Go Change Your Passwords: The Heartbleed Bug is Coming for You
When was the last time you changed your passwords? Did you change all of them? Even Facebook? Did you make them all different? These are things you need to consider doing RIGHT NOW in the wake of “one of the biggest security threats the Internet has ever seen,” which is informally known as Heartbleed.
Many internet bugs have popped in and out of our radar over the past few years, but the potential damage from Heartbleed is seriously scary. This bug is the result of a flaw in the network software, OpenSSL, which is an open-source set of libraries for encrypting online services meant to protect your data. If you use Facebook or Gmail everyday (or for pretty much everything including work, like me), then this is not a bug you can ignore. Heartbleed has the ability to reveal the contents of a server’s memory, which includes personal data such as usernames, passwords, and credit card numbers.

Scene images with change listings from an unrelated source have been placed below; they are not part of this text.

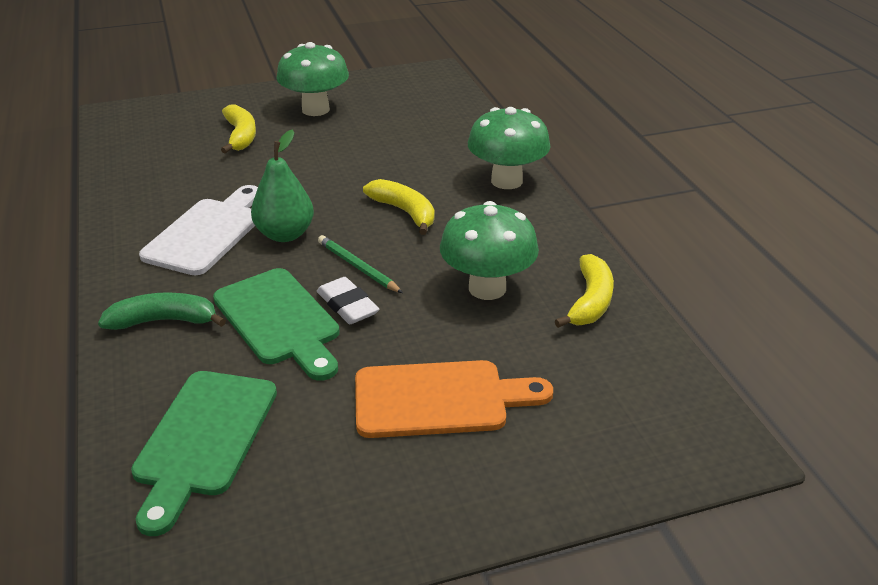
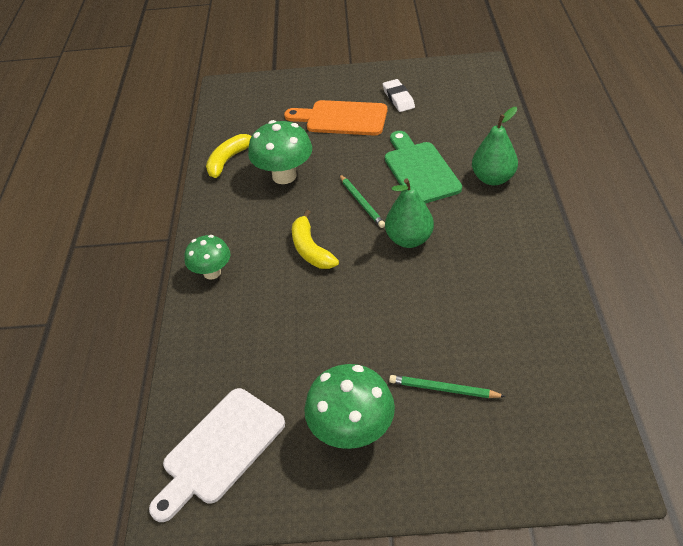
camera: 160 degrees left, 10 degrees up
green banana [98,292,226,330] -> green pear [472,107,518,185]
green cutting board [131,371,277,536] -> none
white cutting board [139,185,258,275] -> white cutting board moved to [149,388,285,522]
yellow banana [221,104,256,153] -> green pencil [389,375,506,398]
white eraser [317,277,380,324] -> white eraser moved to [383,79,415,112]
green mushroom [468,107,551,189] -> green mushroom [185,235,231,280], size x0.64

Now, while it’s a good idea to change your passwords immediately, keep in mind that just because we’re now aware of the list of sites that have been affected (full list on Mashable here), doesn’t mean all of these sites have patched the flaw yet. So changing the password will do nothing to protect your information until the flaw has been fixed on each site. Instead, you should contact the company and find out when it expects to push out a fix to deal with Heartbleed. Luckily, researchers have said that there has been no indication that hackers caught wind of the flaw before they discovered the problem. However, just because there’s been no sign of hacking doesn’t mean it hasn’t occurred. There’s still a chance that Heartbleed was known to someone before the Google security team and Codenomicon discovered it, and they could’ve slipped in and out of the flaw (so to speak) to extract the data they wanted and left without a trace.
Until we know more, check the progress of the patch for each individual site you use that has been affected. If a fix has been made, change your password. Make sure your passwords are not easy, predictable combinations of personal info. Make them hard or impossible to guess. Although banking websites have not been affected at this time, you should still keep an eye on your accounts for any suspicious activity. And finally, I guess we all need to keep our fingers crossed that our data is safe?